吞世者战团追随着他们的父亲,即使他宣布要与帝皇为敌也有许多子嗣坚定的站在安格隆一边。
坚定的追随没有引来安格隆的赞赏和爱护,只有更多暴虐的对待。
忠于帝国的吞世者早就在那场兄弟攻伐的战乱中逝去,留下的不过是凭着军团往日荣光和仿制屠夫之钉浑浑噩噩生活的一群嗜血野狗。
安格隆成为了恐虐的奴隶,在钉子的无尽阵痛下以祂的名义杀戮。
吞世者成为了安格隆的奴隶,期盼着父亲的认可在混沌之中挣扎着。
安格隆脸上携带着笑意可能只有在努凯里亚被他的角斗士兄弟姐妹们所见过,在归入人类帝国后,人们只能在安格隆脸上看到忍耐疼痛的凝重、对帝皇的不满以及精神将要崩溃的愤怒。
“过来,我的孩子。”
安格隆轻声招呼着马卡斯向他走来,马卡斯顺从的照做,无论何时都坚定的脚步像是踩在了棉花上一样虚飘。
“父亲?”马卡斯问着,“真的...真的是你吗?”
“是我,我的孩子。”安格隆回答着,他的大手往树上摸去,摘下了一颗香甜脆口的水果丢入马卡斯怀中。
马卡斯愣愣地看着安格隆,没有将水果丢下,也没有摘下头盔立刻食用。
“我...似乎不是这样的。”马卡斯声音有些困惑,“我记得我们正在战斗...我们失败了...然后就是狼狈的逃窜...您是怎么摆脱祂的束缚的?”

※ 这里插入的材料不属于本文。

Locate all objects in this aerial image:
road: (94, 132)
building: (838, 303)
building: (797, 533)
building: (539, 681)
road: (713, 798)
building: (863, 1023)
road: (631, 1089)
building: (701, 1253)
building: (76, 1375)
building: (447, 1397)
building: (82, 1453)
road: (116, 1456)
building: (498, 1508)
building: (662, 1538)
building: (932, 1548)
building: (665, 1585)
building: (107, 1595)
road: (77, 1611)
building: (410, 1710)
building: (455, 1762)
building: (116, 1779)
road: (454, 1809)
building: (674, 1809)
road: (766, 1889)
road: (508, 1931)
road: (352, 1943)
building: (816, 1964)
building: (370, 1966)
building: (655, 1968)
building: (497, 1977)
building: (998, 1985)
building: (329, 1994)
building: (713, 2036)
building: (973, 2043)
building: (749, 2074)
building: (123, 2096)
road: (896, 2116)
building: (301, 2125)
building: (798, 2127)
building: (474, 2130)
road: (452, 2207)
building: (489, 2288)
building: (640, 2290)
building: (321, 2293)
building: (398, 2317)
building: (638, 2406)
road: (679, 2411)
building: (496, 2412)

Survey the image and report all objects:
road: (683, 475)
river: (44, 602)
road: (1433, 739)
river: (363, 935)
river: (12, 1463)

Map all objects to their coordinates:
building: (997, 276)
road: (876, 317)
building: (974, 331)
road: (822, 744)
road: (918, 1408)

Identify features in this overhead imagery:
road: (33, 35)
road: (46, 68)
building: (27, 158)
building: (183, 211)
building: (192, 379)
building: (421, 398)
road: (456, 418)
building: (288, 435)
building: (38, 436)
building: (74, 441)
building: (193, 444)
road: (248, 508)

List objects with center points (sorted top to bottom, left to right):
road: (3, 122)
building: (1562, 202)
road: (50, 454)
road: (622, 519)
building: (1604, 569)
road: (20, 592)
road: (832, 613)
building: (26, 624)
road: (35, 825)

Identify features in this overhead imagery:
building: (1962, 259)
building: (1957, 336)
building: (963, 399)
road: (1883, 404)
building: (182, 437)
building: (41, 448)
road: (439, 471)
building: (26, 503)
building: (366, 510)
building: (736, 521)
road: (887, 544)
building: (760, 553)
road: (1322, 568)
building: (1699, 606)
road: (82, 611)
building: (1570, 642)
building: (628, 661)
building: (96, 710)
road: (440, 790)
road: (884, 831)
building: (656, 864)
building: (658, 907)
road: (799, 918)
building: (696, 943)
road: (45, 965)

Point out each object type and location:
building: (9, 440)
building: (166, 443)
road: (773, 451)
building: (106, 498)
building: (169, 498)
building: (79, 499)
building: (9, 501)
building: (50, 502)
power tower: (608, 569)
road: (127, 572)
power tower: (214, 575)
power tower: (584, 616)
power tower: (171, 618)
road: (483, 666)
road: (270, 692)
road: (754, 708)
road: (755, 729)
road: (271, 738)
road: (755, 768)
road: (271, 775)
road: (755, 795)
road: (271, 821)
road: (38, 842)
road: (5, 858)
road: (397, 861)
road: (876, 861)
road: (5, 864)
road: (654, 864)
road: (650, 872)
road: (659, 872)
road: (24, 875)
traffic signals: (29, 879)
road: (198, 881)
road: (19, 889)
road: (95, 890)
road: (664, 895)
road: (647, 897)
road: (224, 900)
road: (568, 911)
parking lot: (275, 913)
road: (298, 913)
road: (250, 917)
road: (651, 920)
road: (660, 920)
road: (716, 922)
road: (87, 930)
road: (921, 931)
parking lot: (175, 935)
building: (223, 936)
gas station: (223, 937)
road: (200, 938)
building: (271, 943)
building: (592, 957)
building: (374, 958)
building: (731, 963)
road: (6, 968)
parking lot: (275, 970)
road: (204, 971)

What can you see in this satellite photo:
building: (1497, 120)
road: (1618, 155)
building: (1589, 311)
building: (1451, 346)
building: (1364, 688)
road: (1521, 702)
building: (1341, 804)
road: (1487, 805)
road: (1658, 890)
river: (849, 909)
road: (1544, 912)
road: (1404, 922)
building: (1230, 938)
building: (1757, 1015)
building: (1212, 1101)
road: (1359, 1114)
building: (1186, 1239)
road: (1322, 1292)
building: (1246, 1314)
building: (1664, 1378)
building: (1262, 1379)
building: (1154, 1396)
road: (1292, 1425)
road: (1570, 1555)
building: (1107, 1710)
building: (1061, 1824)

“祂?”安格隆挑着眉头,看起来对于马卡斯话语里这个指向神明的单词十分疑惑,他指着天空上一座环绕着星球缓缓运转的机械巨环说道,“大远征已经胜利了,那些异形和分离人类所信奉的一切都被砸碎,丢入旧时代的灰烬中消逝。如今是一个理性的时代,一个充满光明和无限理想的时代。”
马卡斯无动于衷,安格隆离开树下朝他走去,“看来那最后一战让你遗忘许多,但我会让你想起来那些充满荣耀的时刻的。”
搂住马卡斯的肩膀,安格隆用轻松的语气叫来了和马卡斯并肩作战过的兄弟们。
里面有马卡斯的连长,马卡斯的同乡,马卡斯所教导的新人...
他们面带着和安格隆一样的友善笑意,在闲散的交流声里朝着马卡斯靠近。
马卡斯不由得落下泪水,哽咽着呼喊着他兄弟和父亲的名字。
安格隆握住马卡斯肩膀的手渐渐用力,那些兄弟们面上携带的笑容也多了些阴谋得逞的冰冷。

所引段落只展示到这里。